MANTES-LA-JOLIE/PARIS - lundi 31 juillet 2006 à 20h21

Dominique de Villepin ne s'accorde "aucune pause" cet été



La présidentielle en ligne de mire, Dominique de Villepin veut "garder le rythme" pendant les vacances. Lors de sa dernière conférence de presse mensuelle avant la trêve estivale, le Premier ministre a prévenu lundi qu'il n'entendait s'accorder "aucune pause", alors que Jacques Chirac lui demandait de préparer cet été de nouvelles mesures pour l'emploi.

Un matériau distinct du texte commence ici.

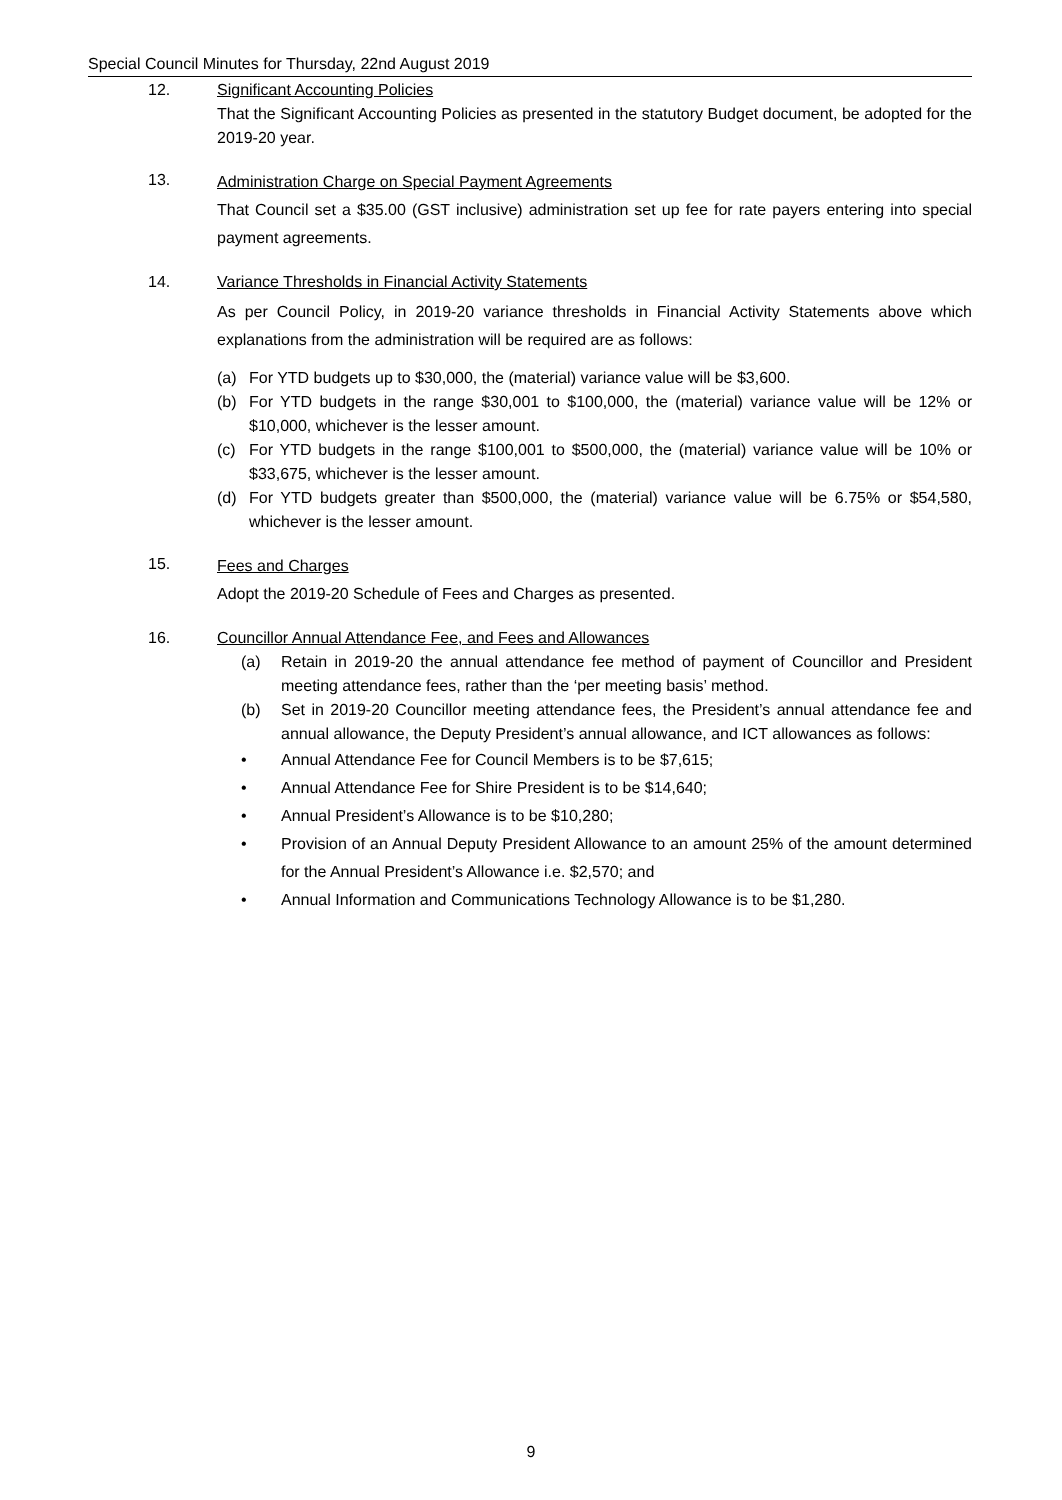Special Council Minutes for Thursday, 22nd August 2019
12. Significant Accounting Policies
That the Significant Accounting Policies as presented in the statutory Budget document, be adopted for the 2019-20 year.
13.
Administration Charge on Special Payment Agreements
That Council set a $35.00 (GST inclusive) administration set up fee for rate payers entering into special payment agreements.
14. Variance Thresholds in Financial Activity Statements
As per Council Policy, in 2019-20 variance thresholds in Financial Activity Statements above which explanations from the administration will be required are as follows:
(a) For YTD budgets up to $30,000, the (material) variance value will be $3,600.
(b) For YTD budgets in the range $30,001 to $100,000, the (material) variance value will be 12% or $10,000, whichever is the lesser amount.
(c) For YTD budgets in the range $100,001 to $500,000, the (material) variance value will be 10% or $33,675, whichever is the lesser amount.
(d) For YTD budgets greater than $500,000, the (material) variance value will be 6.75% or $54,580, whichever is the lesser amount.
15.
Fees and Charges
Adopt the 2019-20 Schedule of Fees and Charges as presented.
16. Councillor Annual Attendance Fee, and Fees and Allowances
(a) Retain in 2019-20 the annual attendance fee method of payment of Councillor and President meeting attendance fees, rather than the ‘per meeting basis’ method.
(b) Set in 2019-20 Councillor meeting attendance fees, the President’s annual attendance fee and annual allowance, the Deputy President’s annual allowance, and ICT allowances as follows:
• Annual Attendance Fee for Council Members is to be $7,615;
• Annual Attendance Fee for Shire President is to be $14,640;
• Annual President’s Allowance is to be $10,280;
• Provision of an Annual Deputy President Allowance to an amount 25% of the amount determined for the Annual President’s Allowance i.e. $2,570; and
• Annual Information and Communications Technology Allowance is to be $1,280.
9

C'est au stade nautique de Mantes-la-Jolie (Yvelines), dans le quartier sensible du Val Fourré, que le chef du gouvernement, accompagné de ses ministres Jean-Louis Borloo (Emploi), Thierry Breton (Economie), Azouz Begag (Promotion de l'égalité des chances) et Catherine Vautrin (Cohésion sociale) avait décidé de délocaliser sa traditionnelle conférence de presse. Dominique de Villepin, qui a réalisé pas moins de six déplacements ces deux dernières semaines, entend visiblement privilégier la proximité avec les Français, alors qu'il est au plus bas dans les sondages.

S'il n'a pas annoncé lundi de mesures nouvelles, il a martelé sa volonté de continuité dans l'action gouvernementale, prenant ainsi l'exact contre-pied de la "rupture" prônée par son ministre de l'Intérieur Nicolas Sarkozy. "Seul un travail de tous les jours nous permettra de trouver les solutions et d'apporter des résultats".

"Il est indispensable de garder le rythme de notre action au cours des mois à venir", a-t-il déclaré. Car "l'enjeu, c'est que la société française puisse aborder sereinement les échéances politiques de 2007" et "que nous ayons commencé à apporter des réponses suffisamment convaincantes aux Français pour éviter tout risque de surenchère ou d'extrémisme". Dès lors, "le gouvernement poursuivra avec détermination son action tout au long des prochains mois pour que la situation s'améliore partout".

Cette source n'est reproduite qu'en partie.